Rabbi Eliakim Koenigsberg
Much of Parshas Tazria focuses on the laws of tzara'as - when does tzara'as render a person or a garment tamei and when does it not do so. But before the Torah begins its discussion of tzara'as, it first talks about the halacha of tumas leidah. "If a woman conceives and gives birth to a boy, she shall be temei'ah for seven days...And if she gives birth to a girl, she shall be temei'ah for two weeks. (Tazria 12:2,5)" This is the Torah's introduction to the laws of tzara'as. The question is what is the connection between these two halachos?
What's more, the halacha of tumas leidah itself seems puzzling. Why should a woman become temei'ah when she gives birth to a baby? We commonly associate tumah with death. Giving birth is the exact opposite. Why should bringing a new life into the world make a woman temei'ah?
The Gemara (Arachin 16a-16b) lists a number of different aveiros which cause tzara'as, the most famous of which is lashon hara. Chazal comment that it is for this reason that a metzora must be quarantined outside the camp as a punishment for having separated between people through his divisive speech. Rashi, at the beginning of Parshas Metzora, mentions a second cause for tzara'as. The posuk (Metzora 14:4) says that as part of his purification process, a metzora must take a branch from a cedar tree, a red thread from a worm, and some grass. Rashi quotes the Midrash which explains that tzara'as afflicts a person when he acts with arrogance and haughtiness like a tall cedar tree. What is his cure? He should lower himself like a worm and lowly grass.

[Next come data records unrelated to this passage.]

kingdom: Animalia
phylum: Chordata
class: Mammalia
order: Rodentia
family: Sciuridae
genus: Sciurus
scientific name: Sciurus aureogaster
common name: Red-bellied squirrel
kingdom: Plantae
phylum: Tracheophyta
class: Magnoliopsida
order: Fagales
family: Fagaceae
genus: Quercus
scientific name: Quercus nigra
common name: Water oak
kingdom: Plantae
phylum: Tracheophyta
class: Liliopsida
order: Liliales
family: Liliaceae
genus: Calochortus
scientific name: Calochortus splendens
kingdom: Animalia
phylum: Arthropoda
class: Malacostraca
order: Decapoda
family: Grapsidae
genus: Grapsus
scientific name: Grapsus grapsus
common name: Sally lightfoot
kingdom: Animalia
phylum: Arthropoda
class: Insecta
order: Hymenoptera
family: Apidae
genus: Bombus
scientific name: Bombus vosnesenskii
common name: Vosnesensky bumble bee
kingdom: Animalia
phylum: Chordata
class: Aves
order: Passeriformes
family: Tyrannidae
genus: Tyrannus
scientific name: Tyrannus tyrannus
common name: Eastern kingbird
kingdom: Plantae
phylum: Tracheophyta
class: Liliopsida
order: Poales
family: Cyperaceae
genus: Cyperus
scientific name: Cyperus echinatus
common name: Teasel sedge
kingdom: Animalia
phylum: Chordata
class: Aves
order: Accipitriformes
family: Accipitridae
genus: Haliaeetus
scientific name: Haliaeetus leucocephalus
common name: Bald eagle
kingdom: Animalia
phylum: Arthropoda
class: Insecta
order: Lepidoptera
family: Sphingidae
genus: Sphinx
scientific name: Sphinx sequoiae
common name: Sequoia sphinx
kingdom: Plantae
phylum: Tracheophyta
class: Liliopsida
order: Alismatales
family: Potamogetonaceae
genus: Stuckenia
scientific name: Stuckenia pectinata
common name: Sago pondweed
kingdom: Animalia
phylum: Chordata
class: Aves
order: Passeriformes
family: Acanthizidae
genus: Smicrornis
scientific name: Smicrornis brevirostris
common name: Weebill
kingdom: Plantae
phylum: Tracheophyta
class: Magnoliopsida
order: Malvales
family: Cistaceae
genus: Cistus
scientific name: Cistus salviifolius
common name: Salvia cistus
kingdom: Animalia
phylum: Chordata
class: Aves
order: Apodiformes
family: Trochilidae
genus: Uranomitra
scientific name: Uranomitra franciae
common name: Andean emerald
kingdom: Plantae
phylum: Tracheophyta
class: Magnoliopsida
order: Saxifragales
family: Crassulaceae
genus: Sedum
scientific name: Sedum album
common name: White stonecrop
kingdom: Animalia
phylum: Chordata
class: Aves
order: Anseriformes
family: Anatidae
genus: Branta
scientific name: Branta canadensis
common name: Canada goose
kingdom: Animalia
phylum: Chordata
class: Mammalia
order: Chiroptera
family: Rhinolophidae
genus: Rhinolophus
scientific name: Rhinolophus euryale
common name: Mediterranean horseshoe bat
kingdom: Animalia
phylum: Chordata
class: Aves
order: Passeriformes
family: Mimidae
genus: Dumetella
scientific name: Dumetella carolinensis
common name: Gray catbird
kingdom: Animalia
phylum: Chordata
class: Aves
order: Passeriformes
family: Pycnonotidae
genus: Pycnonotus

It seems as though Chazal are giving two separate causes for tzara'as - lashon hara and arrogance. But actually these two aveiros might be related to each other. What Chazal might be alluding to is that sometimes a person speaks lashon hara because he thinks too highly of himself, so he belittles other people. He does not appreciate their value. Other times, a person might speak lashon hara because he has low self-esteem. He wants to be able to think highly of himself, so he knocks other people and denigrates them in order to build himself up.
What is the cure for such an individual? He has to correct his perception of himself relative to other people. If only he would realize that everyone has a unique role to play in this world, and that no one person's contribution is more important than that of anyone else, he would not denigrate other people. If only he realized the value of his own contribution, he would not feel the need to speak ill of other people just to enhance his self-worth.
Perhaps this is why the Torah prefaces its discussion of tzara'as by first talking about tumas leidah. Why does a woman become temei'ah when she gives birth? One reason might be because a living Jewish child has left her body. It does not matter that this young baby has yet to accomplish anything, that on the surface there seems to be nothing special about this child. What matters is that the baby has the potential to act with kedusha, to fill its life with Torah and mitzvos. So when its mother gives birth and she loses this source of life, she becomes temei'ah.
The halacha of tumas leidah highlights the idea that all Jews are created equal. What generates tumas leidah is the inherent value of each and every Jewish child. Non-Jews are not subject to the halacha of tumas leidah (Toras Kohanim, Tazria 1:1) because they don't have the same potential for kedusha that a Jewish child has. But every Jew is endowed at birth with an ability to live with kedusha. At birth, every Jewish child, male or female, has the same natural connection to kedusha and ruchinyus that he or she had in the womb. And that is why the birth of a Jewish child generates tumah for its mother because by giving birth the mother has lost this source of kedusha.
This is the lesson that a metzora must internalize in order to do a complete teshuva for his lashon hara and arrogance. He has to appreciate that no Jew is more important than any other because everyone has the potential for kedusha; every Jew has a special role to play in the mission of Klal Yisrael. That is why the Torah mentions the halacha of tumas leidah right before it begins its discussion of tzara'as to emphasize that the way to avoid the aveiros which cause tzara'as is by being sensitive to the message of tumas leidah.